Autotitrating BPAP works in a similar manner. Preset inspiratory and expiratory pressures are used. If the patient has a critical number of obstructive events, then the pressures automatically increase in a stepwise fashion. In some algorithms, if an obstructive apnea occurs, EPAP increases and if an obstructive hypopnea occurs, then IPAP increases. To maintain adequate minute ventilation, a minimum delta P (ie 4 cm H ₂ O) is set. In one study, autotitrating BPAP further improved ventilation and obstructive events in patients who were intolerant or unresponsive to CPAP ; however, it is unclear whether the improvement was caused by the BPAP or the autotitrating mode.

Comfort features

Variations in the pattern of airflow during PAP, such as pressure relief modes and ramps, have been developed to improve patient comfort and adherence. A pressure relief mode was developed for CPAP and BPAP, because inspiration and exhalation against high pressures can produce dyspnea. In this mode, gradual, instead of abrupt, changes are used to deliver airway pressure. For example, in pressure relief mode with CPAP, a small decrease in airway pressure accompanies the beginning of exhalation. Additional modifications soften the pressure transition from inhalation to exhalation.

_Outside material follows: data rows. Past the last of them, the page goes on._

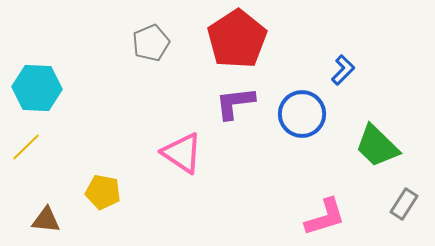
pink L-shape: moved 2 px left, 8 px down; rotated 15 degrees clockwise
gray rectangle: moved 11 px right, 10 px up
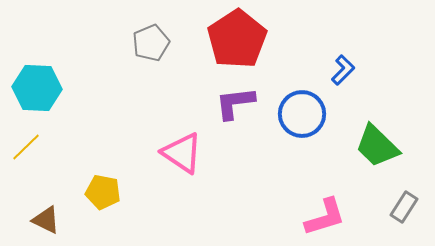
gray rectangle: moved 3 px down
brown triangle: rotated 20 degrees clockwise
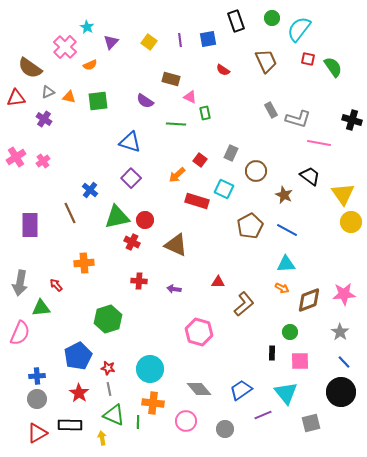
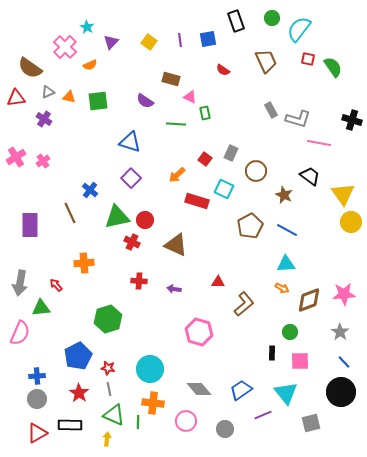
red square at (200, 160): moved 5 px right, 1 px up
yellow arrow at (102, 438): moved 5 px right, 1 px down; rotated 16 degrees clockwise
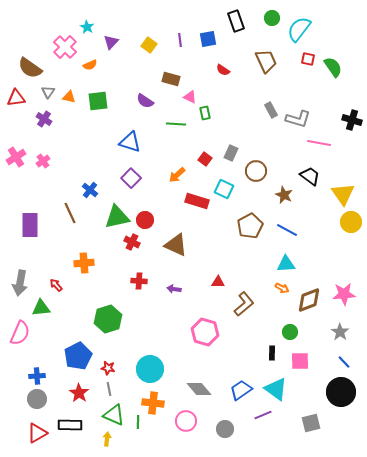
yellow square at (149, 42): moved 3 px down
gray triangle at (48, 92): rotated 32 degrees counterclockwise
pink hexagon at (199, 332): moved 6 px right
cyan triangle at (286, 393): moved 10 px left, 4 px up; rotated 15 degrees counterclockwise
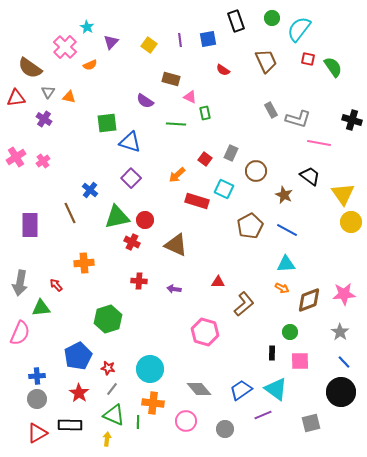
green square at (98, 101): moved 9 px right, 22 px down
gray line at (109, 389): moved 3 px right; rotated 48 degrees clockwise
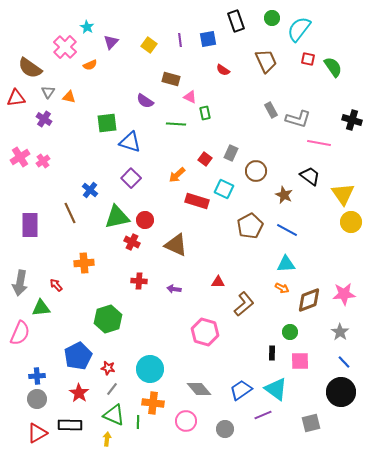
pink cross at (16, 157): moved 4 px right
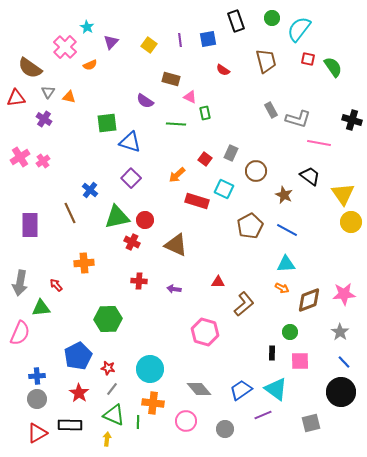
brown trapezoid at (266, 61): rotated 10 degrees clockwise
green hexagon at (108, 319): rotated 16 degrees clockwise
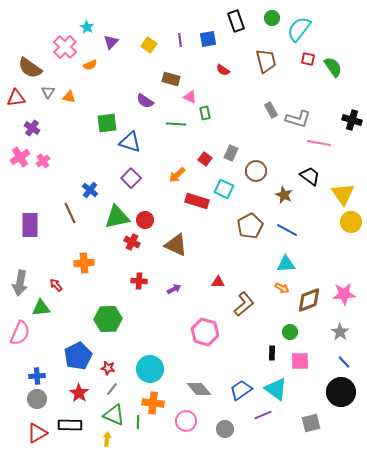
purple cross at (44, 119): moved 12 px left, 9 px down
purple arrow at (174, 289): rotated 144 degrees clockwise
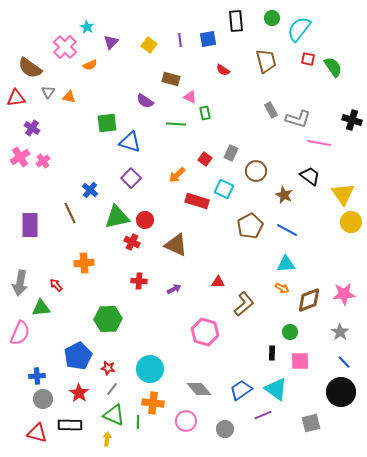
black rectangle at (236, 21): rotated 15 degrees clockwise
gray circle at (37, 399): moved 6 px right
red triangle at (37, 433): rotated 45 degrees clockwise
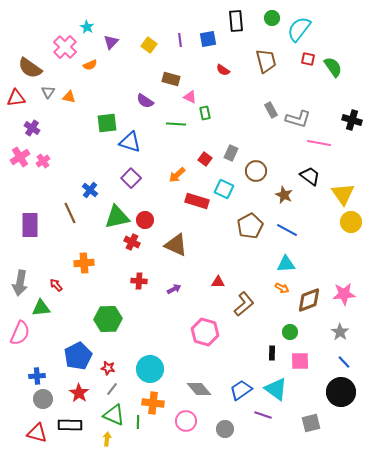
purple line at (263, 415): rotated 42 degrees clockwise
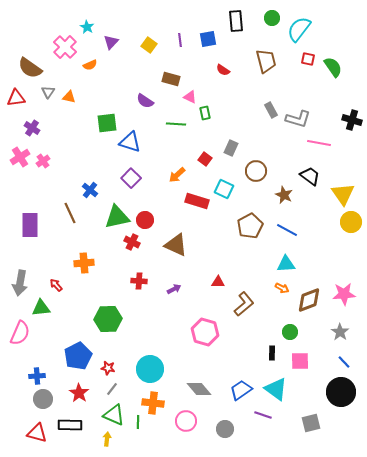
gray rectangle at (231, 153): moved 5 px up
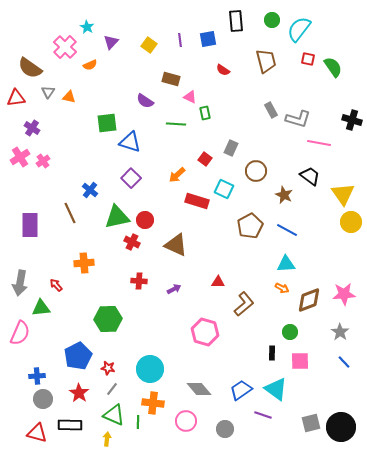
green circle at (272, 18): moved 2 px down
black circle at (341, 392): moved 35 px down
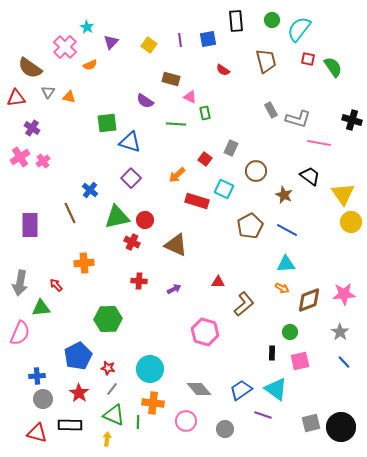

In BPAP with pressure relief, there is a decrease in airway pressure at the beginning of exhalation and softening of the pressure transition from inhalation to exhalation and exhalation to inhalation. Studies have not consistently demonstrated that pressure relief when added to CPAP improves adherence or patient outcomes. BPAP with pressure relief was associated with better compliance than CPAP alone in patients previous noncompliant with CPAP ; however, it is unclear whether the improvement was caused by the pressure relief or BPAP. Device manufacturers have developed devices that are tailored for female patients; they include unique APAP algorithms and gender-specific masks. Another comfort feature is a ramp that is used with patients who require a more gradual increase in PAP. In this method, there is a slow, stepwise increase to target pressures in the beginning of the cycle (ie, for 0–45 minutes). Some devices may be set to shorten this ramp period if they detect obstructive events. Use of the ramp has not been demonstrated to improve patient adherence.